One of the greatest treats of the chalet was to be able to sleep on the new mattresses. We were told these were the first new ones in 50-60 years, which is understandable since it’s no small feat to move out the old ones or bring in replacements. It would be tough to do, even on the best of mules, so they had to employ helicopters for the job. Knowing the park service, I can only imagine the heaps of paperwork and environmental impact statements required to accomplish such a task, but I am grateful for whomever took on the project. Although the temperature dropped considerably when the weather moved in, and there is no heat in the dormitory building, we were all completely toasty under the ample blankets of the beds. I think every one of us slept very well.
As is common in the park, the next morning was completely different than the day before. The clouds were so low we could barely see the dining hall from the dorm, and the mountains were completely obscured. Our plans to hike to Comeau Pass were thwarted for this trip, but we have full intention to do it the next time.
Breakfast was as wonderful as dinner with eggs, bacon, and pancakes all made to order. Lunches with sandwiches and extra goodies were prepacked for us and ready to go whenever we decided to hit the trail. Our hike back was much easier, and it was very comfortable despite the dampness. Once again, everything seemed clean and fresh with the much welcomed moisture.

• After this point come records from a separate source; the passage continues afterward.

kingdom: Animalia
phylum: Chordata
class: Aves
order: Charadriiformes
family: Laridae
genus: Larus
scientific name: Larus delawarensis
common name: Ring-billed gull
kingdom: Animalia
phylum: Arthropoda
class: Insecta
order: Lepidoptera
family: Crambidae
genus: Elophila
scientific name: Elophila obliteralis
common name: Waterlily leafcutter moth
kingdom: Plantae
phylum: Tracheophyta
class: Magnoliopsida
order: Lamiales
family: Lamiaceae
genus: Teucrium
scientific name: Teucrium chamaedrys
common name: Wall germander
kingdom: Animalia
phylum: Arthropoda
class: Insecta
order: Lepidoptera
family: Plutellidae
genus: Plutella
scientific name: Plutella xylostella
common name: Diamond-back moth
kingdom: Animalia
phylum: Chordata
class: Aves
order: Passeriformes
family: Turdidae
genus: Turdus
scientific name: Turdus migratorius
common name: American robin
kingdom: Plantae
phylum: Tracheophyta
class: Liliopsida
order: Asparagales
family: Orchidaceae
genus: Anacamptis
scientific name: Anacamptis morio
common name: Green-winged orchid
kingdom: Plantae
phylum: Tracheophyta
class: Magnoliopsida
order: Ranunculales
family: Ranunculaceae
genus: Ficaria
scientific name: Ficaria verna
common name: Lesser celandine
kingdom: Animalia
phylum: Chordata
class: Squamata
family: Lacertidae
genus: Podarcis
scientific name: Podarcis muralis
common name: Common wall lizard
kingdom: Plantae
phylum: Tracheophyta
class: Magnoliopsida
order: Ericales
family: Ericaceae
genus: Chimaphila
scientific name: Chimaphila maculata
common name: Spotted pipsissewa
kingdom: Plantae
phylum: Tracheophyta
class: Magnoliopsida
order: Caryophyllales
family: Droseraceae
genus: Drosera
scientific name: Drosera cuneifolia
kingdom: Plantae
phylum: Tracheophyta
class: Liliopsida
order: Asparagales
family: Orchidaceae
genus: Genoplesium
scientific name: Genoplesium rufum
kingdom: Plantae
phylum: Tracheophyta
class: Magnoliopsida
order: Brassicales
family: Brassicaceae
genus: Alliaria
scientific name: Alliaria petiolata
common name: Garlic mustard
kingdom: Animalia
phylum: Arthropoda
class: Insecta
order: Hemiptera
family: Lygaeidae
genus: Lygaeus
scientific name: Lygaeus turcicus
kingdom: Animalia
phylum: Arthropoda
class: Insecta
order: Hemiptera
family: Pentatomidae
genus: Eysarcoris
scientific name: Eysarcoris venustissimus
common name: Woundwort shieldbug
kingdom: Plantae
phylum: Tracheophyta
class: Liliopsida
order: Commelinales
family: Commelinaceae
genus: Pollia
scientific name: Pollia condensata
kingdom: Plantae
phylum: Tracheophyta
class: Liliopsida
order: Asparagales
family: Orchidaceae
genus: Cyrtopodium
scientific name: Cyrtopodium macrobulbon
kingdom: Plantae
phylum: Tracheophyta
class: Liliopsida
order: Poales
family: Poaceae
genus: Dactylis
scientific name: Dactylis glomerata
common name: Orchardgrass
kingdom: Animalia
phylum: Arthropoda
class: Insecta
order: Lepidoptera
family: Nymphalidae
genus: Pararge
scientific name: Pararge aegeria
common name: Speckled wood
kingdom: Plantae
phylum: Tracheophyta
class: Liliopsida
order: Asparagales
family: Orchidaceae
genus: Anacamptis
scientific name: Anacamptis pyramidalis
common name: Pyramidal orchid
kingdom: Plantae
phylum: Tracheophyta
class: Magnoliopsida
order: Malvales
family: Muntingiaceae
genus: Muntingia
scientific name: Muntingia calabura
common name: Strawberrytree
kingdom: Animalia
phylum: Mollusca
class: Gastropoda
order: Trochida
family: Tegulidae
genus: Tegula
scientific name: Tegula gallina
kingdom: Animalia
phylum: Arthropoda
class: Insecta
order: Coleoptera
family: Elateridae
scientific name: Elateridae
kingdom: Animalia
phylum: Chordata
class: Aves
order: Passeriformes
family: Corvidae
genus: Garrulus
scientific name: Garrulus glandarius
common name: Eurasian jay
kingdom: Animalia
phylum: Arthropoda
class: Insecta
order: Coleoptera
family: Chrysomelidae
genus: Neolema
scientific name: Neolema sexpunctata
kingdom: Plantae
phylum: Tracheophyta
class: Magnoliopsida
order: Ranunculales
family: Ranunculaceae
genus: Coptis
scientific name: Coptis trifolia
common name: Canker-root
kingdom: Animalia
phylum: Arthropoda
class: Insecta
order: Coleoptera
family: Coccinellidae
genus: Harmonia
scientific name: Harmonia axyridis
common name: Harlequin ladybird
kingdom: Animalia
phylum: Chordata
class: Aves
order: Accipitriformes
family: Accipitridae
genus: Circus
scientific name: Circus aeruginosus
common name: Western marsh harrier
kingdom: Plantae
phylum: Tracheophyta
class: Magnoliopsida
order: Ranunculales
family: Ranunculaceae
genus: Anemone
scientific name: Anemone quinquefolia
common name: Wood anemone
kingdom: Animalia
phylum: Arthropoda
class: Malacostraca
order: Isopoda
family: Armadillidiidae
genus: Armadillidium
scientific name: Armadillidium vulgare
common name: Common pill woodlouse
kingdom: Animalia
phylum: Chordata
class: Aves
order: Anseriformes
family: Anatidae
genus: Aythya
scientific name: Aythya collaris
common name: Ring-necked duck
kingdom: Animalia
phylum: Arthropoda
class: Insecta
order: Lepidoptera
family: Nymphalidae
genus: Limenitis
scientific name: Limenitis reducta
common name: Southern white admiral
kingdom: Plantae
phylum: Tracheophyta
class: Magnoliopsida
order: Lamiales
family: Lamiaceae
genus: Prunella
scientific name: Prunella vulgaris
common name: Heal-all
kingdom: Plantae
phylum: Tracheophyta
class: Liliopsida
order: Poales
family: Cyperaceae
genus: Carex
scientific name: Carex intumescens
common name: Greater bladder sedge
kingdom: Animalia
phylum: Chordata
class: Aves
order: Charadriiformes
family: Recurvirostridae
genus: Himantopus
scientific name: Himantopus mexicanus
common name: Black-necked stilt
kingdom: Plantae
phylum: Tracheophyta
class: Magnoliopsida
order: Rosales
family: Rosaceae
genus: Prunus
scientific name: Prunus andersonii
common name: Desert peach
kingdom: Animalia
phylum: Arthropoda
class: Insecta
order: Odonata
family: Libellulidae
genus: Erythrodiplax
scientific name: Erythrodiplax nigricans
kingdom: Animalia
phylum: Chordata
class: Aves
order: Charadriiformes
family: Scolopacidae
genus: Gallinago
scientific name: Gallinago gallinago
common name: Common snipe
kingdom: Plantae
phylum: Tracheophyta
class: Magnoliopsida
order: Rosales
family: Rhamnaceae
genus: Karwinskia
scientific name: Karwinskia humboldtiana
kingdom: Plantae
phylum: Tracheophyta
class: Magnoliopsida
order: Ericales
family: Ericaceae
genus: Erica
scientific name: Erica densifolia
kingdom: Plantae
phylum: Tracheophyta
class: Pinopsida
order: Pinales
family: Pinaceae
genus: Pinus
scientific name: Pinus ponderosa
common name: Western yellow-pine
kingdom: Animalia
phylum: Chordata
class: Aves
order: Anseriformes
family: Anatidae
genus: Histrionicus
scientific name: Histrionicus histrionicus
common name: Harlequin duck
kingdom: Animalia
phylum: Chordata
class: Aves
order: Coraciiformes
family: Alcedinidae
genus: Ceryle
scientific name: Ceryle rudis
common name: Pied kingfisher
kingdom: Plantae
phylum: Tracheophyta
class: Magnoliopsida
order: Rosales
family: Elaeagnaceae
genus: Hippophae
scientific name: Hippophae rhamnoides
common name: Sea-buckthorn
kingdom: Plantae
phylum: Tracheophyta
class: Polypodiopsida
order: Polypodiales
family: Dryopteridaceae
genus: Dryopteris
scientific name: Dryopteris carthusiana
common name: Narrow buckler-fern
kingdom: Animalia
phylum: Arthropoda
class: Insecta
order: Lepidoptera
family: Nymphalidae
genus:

After a pit stop at Lake McDonald Lodge, these happy hikers checked in with family and pointed the car east to head back to Great Falls. Of the 3 summers of “Moms’ Hikes” I have to say that this has been my favorite. It was a terrific group of friends, made extra special with Brenda joining us on our hike up (she took a nap and hiked back down – that’s nearly 14 miles – the same afternoon), along with excellent food, historic accommodations, and the incredible beauty of the area to create cherished memories. And now I’m ready to do it again!